Mr. Green has always been a democrat and so has sought little political preferment. The first political office held by him was that of township trustee, in 1873. In 1892, he was forced into the senatorial contest and was elected to the Iowa senate from the twenty-fourth senatorial district, a republican division comprising Jones and Cedar counties. He was an unsuccessful candidate for congressional honors in 1904, receiving, however, two thousand, seven hundred and sixty more votes than were given for the head of his ticket in the fifth congressional district of Iowa. At the age of sixty-five years he is still strong and hearty and actively engaged in business.

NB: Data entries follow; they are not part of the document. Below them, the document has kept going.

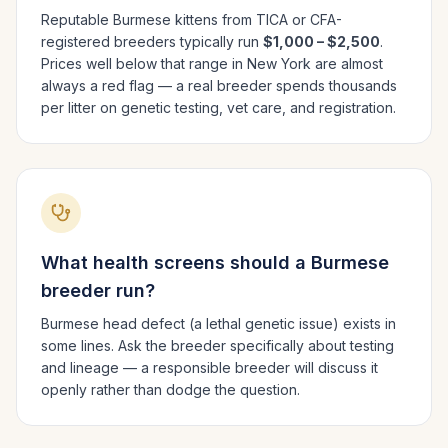
Reputable
Burmese
kittens from TICA or CFA-
registered breeders typically run
$1,000 – $2,500
.
Prices well below that range in
New York
are almost
always a red flag — a real breeder spends thousands
per litter on genetic testing, vet care, and registration.
What health screens should a
Burmese
breeder run?
Burmese head defect (a lethal genetic issue) exists in
some lines. Ask the breeder specifically about testing
and lineage — a responsible breeder will discuss it
openly rather than dodge the question.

His biographer is loath to leave the subject of his sketch with the mere mention of material successes, that attest only the quality of his industry and illustrate the excellence of judgment. In all things, in every transaction, in every connection, Mr. Green as boy, youth and man, has held close to his high ideals, has kept his manhood and strengthened his belief. The world knows him as an example of integrity, as one who has made a success in life above the material success, which has been greater than that rewarding most men for their activities. He is a most pleasant companion, a man who appreciates the best in art and literature, a wide and intelligent traveler, and a progressive citizen along all lines.